Exercise passage.
====

To perform network analysis and create walking buffers, navigate to Processing in the menubar and select Toolbox. Within the toolbox that appears on the right side of the workspace, expand Network Analysis and select Service Area from Layer. Here we will generate a service area, or a graph of streets from each food retailer based upon cost (time or distance). In our case, cost is equal to 660m. For the vector layer representing the network, select NYC_Pedestrian_Roadbed and for the Vector layer with start points select NYCGroceryRetailers. Set the travel cost to 540, and make sure that Path type to calculate is set to Shortest (distance) and not Fastest (time). All other options can be left at their defaults.

thumb

Select run, and let the algorithm process the network. This will generate a new temporary layer. Export this as an ESRI Shapefile and save it in your working directory.

Generating Bounding Geometry

After running network analysis, the output is insufficient for the representation and future analysis that we’d like to conduct. To begin, we need to turn this network of roads into a polygon. To do so, we need to perform two operations.

====

Dataset excerpt.
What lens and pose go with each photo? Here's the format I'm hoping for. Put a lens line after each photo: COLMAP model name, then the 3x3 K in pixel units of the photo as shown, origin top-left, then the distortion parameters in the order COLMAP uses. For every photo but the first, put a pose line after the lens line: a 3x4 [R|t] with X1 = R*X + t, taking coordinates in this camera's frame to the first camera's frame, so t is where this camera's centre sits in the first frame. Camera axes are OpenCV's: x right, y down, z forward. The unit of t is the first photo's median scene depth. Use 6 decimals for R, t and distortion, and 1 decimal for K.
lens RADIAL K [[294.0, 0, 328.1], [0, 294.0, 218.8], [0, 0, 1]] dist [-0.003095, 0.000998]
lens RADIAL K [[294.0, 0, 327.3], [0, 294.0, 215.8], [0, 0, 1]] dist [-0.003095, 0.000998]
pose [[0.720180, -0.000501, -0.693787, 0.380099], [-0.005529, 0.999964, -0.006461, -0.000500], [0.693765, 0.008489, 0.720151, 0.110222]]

====

Exercise set.
1. In the network analysis passage, which option should "Path type to calculate" be set to?
2. Continue the network analysis passage from its last sentence.

Exercise responses.
1. Shortest (distance)

2.
First, we need to generate vertices at each of the line (road) endpoints (nodes). To do so, navigate to the Processing Toolbox and expand Vector geometry. Select Extract vertices. In the algorithm parameter settings, set your input layer to the network outputs (NYC_FoodRetailer_ServiceArea). Save the temporary vertices output file as a new ESRI Shapefile (NYC_FoodRetailer_Vertices).

thumb

Now we are able to draw a polygon based on the newly generated vertices. Navigate to your Processing Toolbox and expand Vector geometry. Select Minimum bounding geometry. For your input layer, select NYC_FoodRetailer_Vertices and identify the field License Number. This makes sure that the geometry is bound to the vertices of each retailer, not the collective set of vertices. For Geometry type, select Convex Hull. Once you run this process, it will again generate a temporary layer. Save this layer as a new ESRI Shapefile (NYC_FoodRetailer_AreaBoundary).

thumb

Now is a great time to clean-up your workspace, removing any layers that won’t be needed in our final analysis. A cleaned up workspace should include:

Borough Boundaries (2x)
NYC Hydrography
US Hydrography
NYC Census Tracts (with 65+)
US State Boundaries
Pedestrian Road Network (as generated from LION)
NYC Food Retailers
Service Area Boundary for each retailer (as generated from our Vertices vector layer)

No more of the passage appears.